Windland was born February 19, 2015. My pregnancy was normal until about 8 and a half months. Two antibodies were found during regular blood work. I was advised they would have to monitor her with weekly ultrasounds. The doctors thought she should migh be anemic so they monitored her blood flow in her brain. They also talked about the possibly of needing an in utero transfusion or one right after she was born. But, during the weekly ultrasounds everything looked normal.

Windland was born at 4:23pm and weighed 6lbs 15oz and was gorgeous. She slept through the night just like her sisters. The next morning, the doctors did blood work and saw that her bilirubin was high. They placed her on the bilirubin blanket and put her under the lights. We stayed in the hospital for 4 days and were released with a bilirubin blanket to take home. Windland slept a lot but I thought it was normal because she was on the blanket. She was finally able to come of the blanket at a week and a half old but still continued to sleep a lot.

At 2 weeks old we brought her to our pediatrician to check her bilirubin levels and discovered that her hemoglobin levels were at a 6. They called the only pediatric hematologist that we have in town and he advised to bring her back in on Monday to recheck and we did. Her levels dropped to 3 and she was hospitalized. Getting an IV started was very traumatic for all of us. It took them several tries to get the IV started and eventually they were able to place one in her head. We were told that it was the antibodies were causing the anemia and that a transfusion will help. We thought this was a one-time thing. We thought we were in the clear till another transfusion was needed.

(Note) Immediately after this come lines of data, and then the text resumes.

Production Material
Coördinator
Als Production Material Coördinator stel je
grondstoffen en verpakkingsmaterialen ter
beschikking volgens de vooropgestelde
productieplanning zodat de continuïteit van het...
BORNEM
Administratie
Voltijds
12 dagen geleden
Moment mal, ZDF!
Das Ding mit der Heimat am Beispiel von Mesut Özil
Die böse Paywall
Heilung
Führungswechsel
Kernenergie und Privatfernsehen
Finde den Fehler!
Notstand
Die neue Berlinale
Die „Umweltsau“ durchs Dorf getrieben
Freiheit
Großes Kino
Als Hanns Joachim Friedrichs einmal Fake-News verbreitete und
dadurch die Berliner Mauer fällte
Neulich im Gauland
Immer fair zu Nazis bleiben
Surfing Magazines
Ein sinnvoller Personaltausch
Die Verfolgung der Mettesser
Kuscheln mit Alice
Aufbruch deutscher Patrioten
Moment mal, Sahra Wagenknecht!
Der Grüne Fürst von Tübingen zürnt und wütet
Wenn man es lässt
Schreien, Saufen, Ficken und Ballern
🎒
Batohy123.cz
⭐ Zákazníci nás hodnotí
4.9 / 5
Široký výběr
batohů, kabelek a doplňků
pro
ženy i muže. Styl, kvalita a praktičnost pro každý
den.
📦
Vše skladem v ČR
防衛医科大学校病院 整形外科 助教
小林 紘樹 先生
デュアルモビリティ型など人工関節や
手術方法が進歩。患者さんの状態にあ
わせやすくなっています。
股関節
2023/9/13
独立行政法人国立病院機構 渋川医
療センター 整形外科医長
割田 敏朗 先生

Windland has had two bone marrow biopsies. Her first one was done at 5 months old but was not able to give any information, although we knew something was off. At 9 months she had her second one. This one came back with more on an idea of what our next steps would be. At 10 months she had she had a PICC Line placed for her monthly transfusion. She has had a total of 18 to date.

Windland was diagnosed with Pearson Syndrome on April 19, 2016. All we knew about this disease was there is no cure and it will cause havoc on her little body. Windland is fighter. Even after everything she has gone through she remains full of joy and happiness. She loves to dance, sing, be silly, and spend time with her Grandparents.